The accurate prediction of tropical cyclone (TC) track, intensity, and rainfall is necessary from a disaster management perspective. The simulations of 24 TCs that occurred from 2016 to 2020 over the North Indian Ocean (NIO) were carried out to examine the efficacy of 5 days forecast. The analysis reveals that the direct position error (DPE) values over NIO for 12-, 24-, 48-, and 72-hr lead time is 68.12, 91.79, 149.8, and 232.36 km, respectively. The forecast track is southeastward of the observed track till 72 hours and northwestward at later lead times. The landfall position error is less over the Bay of Bengal (BoB) as compared to the Arabian Sea (AS), and the model indicated a delayed landfall response. The intensity error for TC forecast over NIO magnifies with forecast lead time from 4 to 12 ms−1. Quantitative verification of rainfall indicated overestimation of model rainfall with respect to GPM-IMERG rainfall. Verification of rainfall forecasts during the landfall of the TCs is carried out using contiguous rain area (CRA) method. It is seen that pattern error dominates for light-moderate rains, and displacement and volume error contribution dominate, especially for heavy rain. CRA adjustment has greatly improved longer lead times, especially heavy rainfall thresholds.

Research highlights

  • The ATE and CTE evaluation shows that the forecast track is southeastward of the observed track till 72 hours and the northwestward at later lead times.

  • The intensity is overestimated for BoB cyclones and is undermined for AS cyclones.

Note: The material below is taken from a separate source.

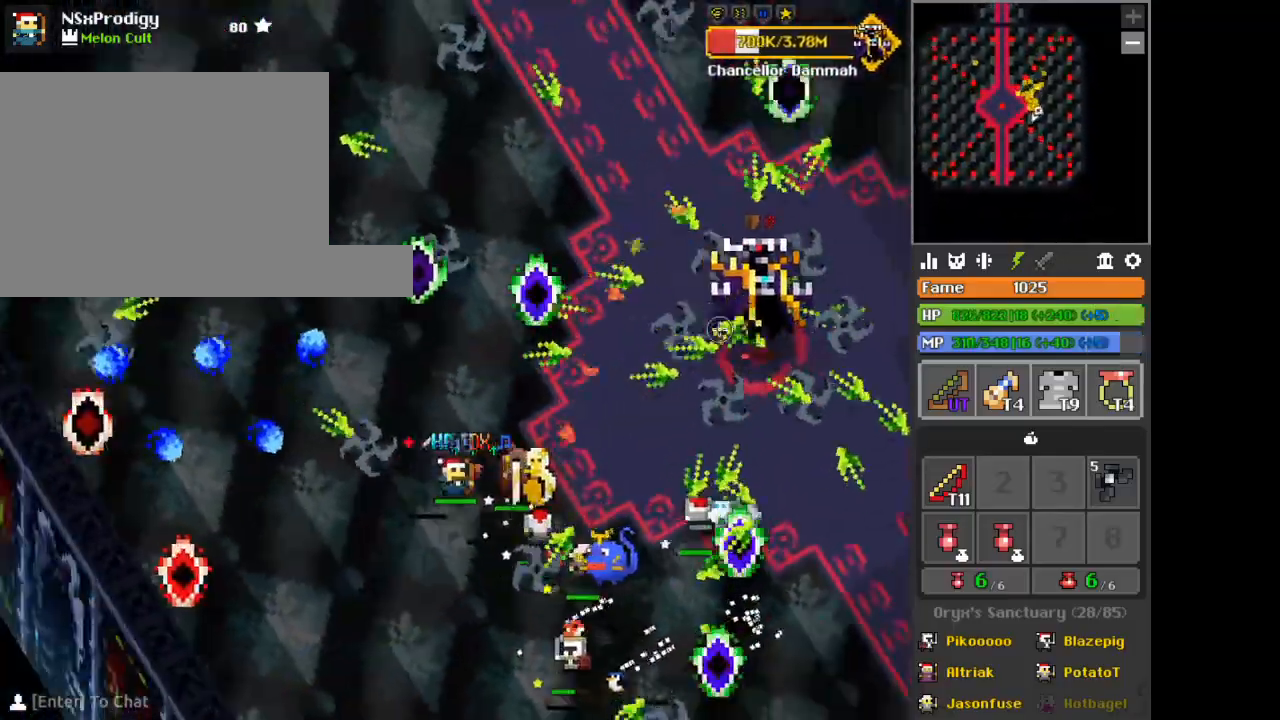
{"keys": ["a", "w"], "mouse": [], "events": [[166, "w", "up"], [208, "space", "down"], [333, "space", "up"], [333, "w", "down"], [458, "a", "down"]]}
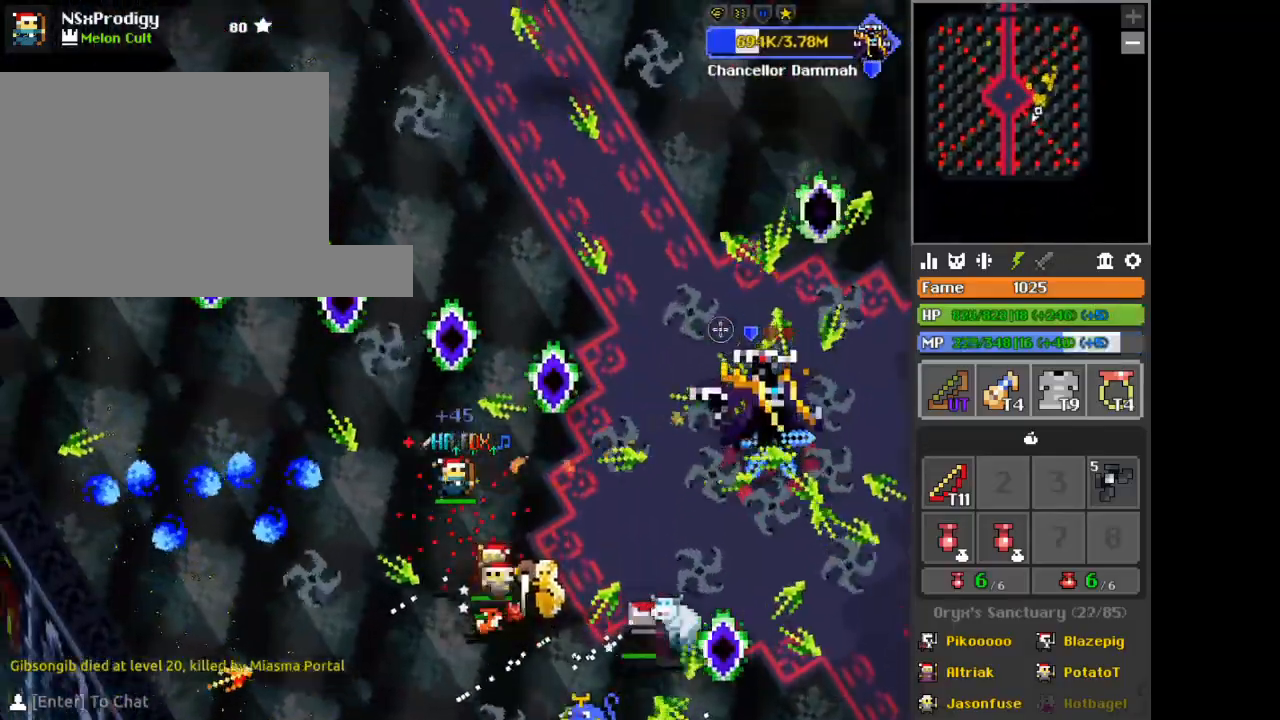
{"keys": ["a"], "mouse": [], "events": [[42, "x", "down"], [125, "a", "up"], [167, "w", "up"], [167, "x", "up"], [375, "a", "down"]]}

  • The category rainfall verification shows the highest prediction skill for very heavy rainfall events.

  • The CRA method for spatial rainfall verification reveals that pattern error is dominant for moderate rainfall while volume and displacement error contribute more for very heavy rainfall rain.

  • The landfall error for TCs generated over BoB is less than those generated over AS.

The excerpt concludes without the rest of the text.